Travail à faire:
a – Dans le portrait de Patrick Rossignol, pour quelle raison abandonne-t-il la formule « maïs en été, cours de ski en hiver » ? Répondez en une à trois phrases.
b – D'après le portrait de Patrick Rossignol, combien d'hectares de terres et de bois exploite-t-il ?
c – Poursuivez, s'il vous plaît, le portrait de Patrick Rossignol à partir de sa dernière phrase.

**** Extrait choisi

Par Frédéric DENHEZ, le 30 juin 2022.

Des cheveux bouclés qui en disent long sur une bouche jamais tarie : cet homme-là est heureux de vous parler de la vie.

Un chemin caché au bord de la route de Sorèze, qui passe entre deux rangées d’arbres et puis s’engage sous un porche très ancien. Des bâtiments anciens, qui donnent à voir la Montagne Noire. Il y a des cordes pendues à des arbres et des paons qui n’ont pas peur de très gros chiens.

L’entretien complet en podcast

Premier exploitant

Fils d’une longue lignée de propriétaires fonciers, Patrick Rossignol est le premier à exploiter lui-même ses terres, selon un modèle original.

« Ça fait des générations qu’on est là, mais je suis le premier à exploiter. » Avant lui, les Rossignol étaient propriétaires se reposant sur des métayers. À l’ancienne. Contrairement à son père, Patrick exploite ses 60 ha de terres et 10 ha de bois. Ingénieur agronome de formation, l’ascendant fut directeur du lycée agricole de Touscayrats – où j’eus le bonheur de faire ma première « École des Sagnes » pour Rhizobiome en 2008 – et s’est occupé toute sa vie de gérer les comptes pour d’autres propriétaires qui avaient eux aussi des métayers. Il se rendait sur les fermes pour les représenter lorsqu’il fallait faire le partage des récoltes. « il a fait aussi de l’expertise : dégâts des chasseurs, successions, conflits entre voisins etc., tout en poursuivant sa carrière au lycée ». Avant, pendant la guerre, M. Rossignol père vit l’Italie d’assez près, vu qu’il portait l’uniforme des chasseurs alpins. « Il en est tombé malade, il a attrapé la pneumonie. À la fin de sa vie, comme il ne pouvait plus beaucoup travailler, je lui ai fait plaisir en reprenant les terres. Moi, j’étais sur autre chose… »

Sur quoi ? L’encadrement d’activités touristiques, l’escalade, les camps d’ados et, l’hiver, le ski. Il n’a pas hérité ce talent là de son père, « qui n’était pas le meilleur prof, et ici, à la maison, on le voyait peu. Attentif, mais trop passionné. » En 1981, Patrick Rossignol s’est installé en « maïs en été, cours de ski en hiver ». Jusqu’à ce qu’une sécheresse maousse le convainquît d’opter plutôt pour céréales et activités touristiques locales, un couple beaucoup plus stable.

********
**** Lignes fournies

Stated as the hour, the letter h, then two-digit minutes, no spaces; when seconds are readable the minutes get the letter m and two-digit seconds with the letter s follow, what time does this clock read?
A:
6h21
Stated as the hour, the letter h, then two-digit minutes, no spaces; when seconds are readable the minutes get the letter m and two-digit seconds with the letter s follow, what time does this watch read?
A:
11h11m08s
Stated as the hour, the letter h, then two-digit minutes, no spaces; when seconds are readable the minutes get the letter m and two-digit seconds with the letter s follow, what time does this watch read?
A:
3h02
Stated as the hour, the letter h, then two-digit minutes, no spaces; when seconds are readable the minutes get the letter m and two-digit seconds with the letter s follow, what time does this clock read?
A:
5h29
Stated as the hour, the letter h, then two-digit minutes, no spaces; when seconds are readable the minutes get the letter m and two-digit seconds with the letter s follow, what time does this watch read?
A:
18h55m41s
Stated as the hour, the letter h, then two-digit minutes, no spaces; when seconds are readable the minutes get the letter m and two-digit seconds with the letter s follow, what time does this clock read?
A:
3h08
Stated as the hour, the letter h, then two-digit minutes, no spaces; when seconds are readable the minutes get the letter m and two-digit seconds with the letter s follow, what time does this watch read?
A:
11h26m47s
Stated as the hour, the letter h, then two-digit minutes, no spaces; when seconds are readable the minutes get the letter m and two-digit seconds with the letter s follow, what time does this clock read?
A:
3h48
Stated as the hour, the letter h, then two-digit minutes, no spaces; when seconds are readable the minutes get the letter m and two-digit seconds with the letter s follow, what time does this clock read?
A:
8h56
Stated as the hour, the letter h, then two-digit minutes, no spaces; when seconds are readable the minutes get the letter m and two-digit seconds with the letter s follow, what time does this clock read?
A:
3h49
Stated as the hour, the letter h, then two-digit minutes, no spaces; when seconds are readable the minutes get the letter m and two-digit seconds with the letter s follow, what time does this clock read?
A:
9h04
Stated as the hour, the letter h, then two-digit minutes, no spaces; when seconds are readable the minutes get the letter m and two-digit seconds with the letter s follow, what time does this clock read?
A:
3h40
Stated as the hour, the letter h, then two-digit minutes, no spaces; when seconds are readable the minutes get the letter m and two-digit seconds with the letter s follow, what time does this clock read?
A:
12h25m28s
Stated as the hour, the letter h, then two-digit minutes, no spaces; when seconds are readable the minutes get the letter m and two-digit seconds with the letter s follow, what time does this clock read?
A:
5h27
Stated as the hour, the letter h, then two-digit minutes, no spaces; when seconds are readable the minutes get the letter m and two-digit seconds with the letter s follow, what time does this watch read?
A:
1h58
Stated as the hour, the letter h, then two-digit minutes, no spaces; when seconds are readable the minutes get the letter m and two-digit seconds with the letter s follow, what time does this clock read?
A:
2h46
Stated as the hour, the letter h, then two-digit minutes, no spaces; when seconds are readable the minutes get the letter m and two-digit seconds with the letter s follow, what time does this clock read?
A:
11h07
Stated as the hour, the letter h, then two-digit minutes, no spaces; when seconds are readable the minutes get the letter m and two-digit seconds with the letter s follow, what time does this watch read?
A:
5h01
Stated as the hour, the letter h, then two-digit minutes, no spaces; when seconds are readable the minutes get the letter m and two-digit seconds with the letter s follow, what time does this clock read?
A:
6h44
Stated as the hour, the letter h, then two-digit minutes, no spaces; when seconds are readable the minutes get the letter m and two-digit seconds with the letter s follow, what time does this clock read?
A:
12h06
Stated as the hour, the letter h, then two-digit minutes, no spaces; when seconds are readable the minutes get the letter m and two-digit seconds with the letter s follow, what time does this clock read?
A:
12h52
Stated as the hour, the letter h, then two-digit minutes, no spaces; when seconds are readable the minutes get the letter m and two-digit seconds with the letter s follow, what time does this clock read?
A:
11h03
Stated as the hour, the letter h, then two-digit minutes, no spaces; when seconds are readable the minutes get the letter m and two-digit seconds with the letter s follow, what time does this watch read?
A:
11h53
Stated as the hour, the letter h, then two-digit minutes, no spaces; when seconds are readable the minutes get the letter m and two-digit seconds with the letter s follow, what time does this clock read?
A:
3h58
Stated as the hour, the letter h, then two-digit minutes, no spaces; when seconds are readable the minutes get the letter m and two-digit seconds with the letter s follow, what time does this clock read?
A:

********

Réponses obtenues:
a – Une très forte sécheresse l'a convaincu d'abandonner cette formule. Il a choisi à la place d'associer céréales et activités touristiques locales, un couple beaucoup plus stable.

b – Il exploite 60 ha de terres et 10 ha de bois.

c –
Maïs, ski, spéléo

Sportif et agriculteur, Patrick Rossignol a une ferme dont on se demande ce qu’elle est vraiment : on y fait de la nourriture et du muscle.

Spéléo, escalade, VTT, randonnée, ski, à une certaine époque on pouvait tout faire avec un seul diplôme. L’on savait aussi ouvrir un centre de vacances sans trop de formalités. Un autre temps où régnaient assez peu les normes et les règlements. « Cela m’a permis de faire une installation progressive. Au début, j’ai travaillé avec Jeunesse et Sports au lac de Saint-Ferréol, puis j’ai créé une association, et enfin une entreprise touristique, en la liant à la ferme. » Dans les années 1990, la pluriactivité commençait à s’entendre, même si d’un point de vue réglementaire et fiscal, « c’était du bricolage, c’était ingérable. »

Ça l’a été, jusqu’à ce que les contraintes culturales ne pèsent trop : même en hiver, quand on est dans les Pyrénées à enseigner le ski, on doit suivre les cultures. « Je perdais de l’argent. Alors j’ai rapatrié les activités ici. » Exit le ski, bienvenue au tourisme de proximité. « Dans la maison que j’occupe actuellement, où l’on est ensemble aujourd’hui, j’avais installé un gîte rural pendant l’été, je vivais dans un autre bâtiment de façon très sommaire, mais au moins, ça me faisait un revenu de complément. » Ses enfants venus au monde, il a fallu modifier le système. « On est passé aux chambres d’hôte, et la partie que j’occupais, je l’ai transformée en gîte, puis j’ai ouvert un camping. » Utilisation optimale des bâtiments agricoles.

« J’ai gardé l’utilisation et l’image de la ferme : se présenter comme agriculteur, ça aide ! » Ça plaît. Ça rassure. « La chance et l’inconvénient que j’ai eus, c’est d’avoir été le premier, à part la base Jeunesse et sport de Saint-Ferréol, il n’y avait que moi. C’est le bouche-à-oreille qui a fait mes affaires. J’ai certains clients depuis trente ans ! » Aujourd’hui qu’il a pris la retraite, il peut faire face plus tranquillement aux vicissitudes agricoles et touristiques. Il n’est plus également maire de sa commune (Saint-Amancet) à laquelle il a consacré deux mandats. Ainsi a-t-il du temps pour penser à se reposer, un jour. Ce qui a priori n’est pas près d’arriver.

Le sol, c’est une pratique moderne très ancienne

Formé au sol par son père, Patrick a découvert très tôt le sans-labour bien avant le couvert permanent.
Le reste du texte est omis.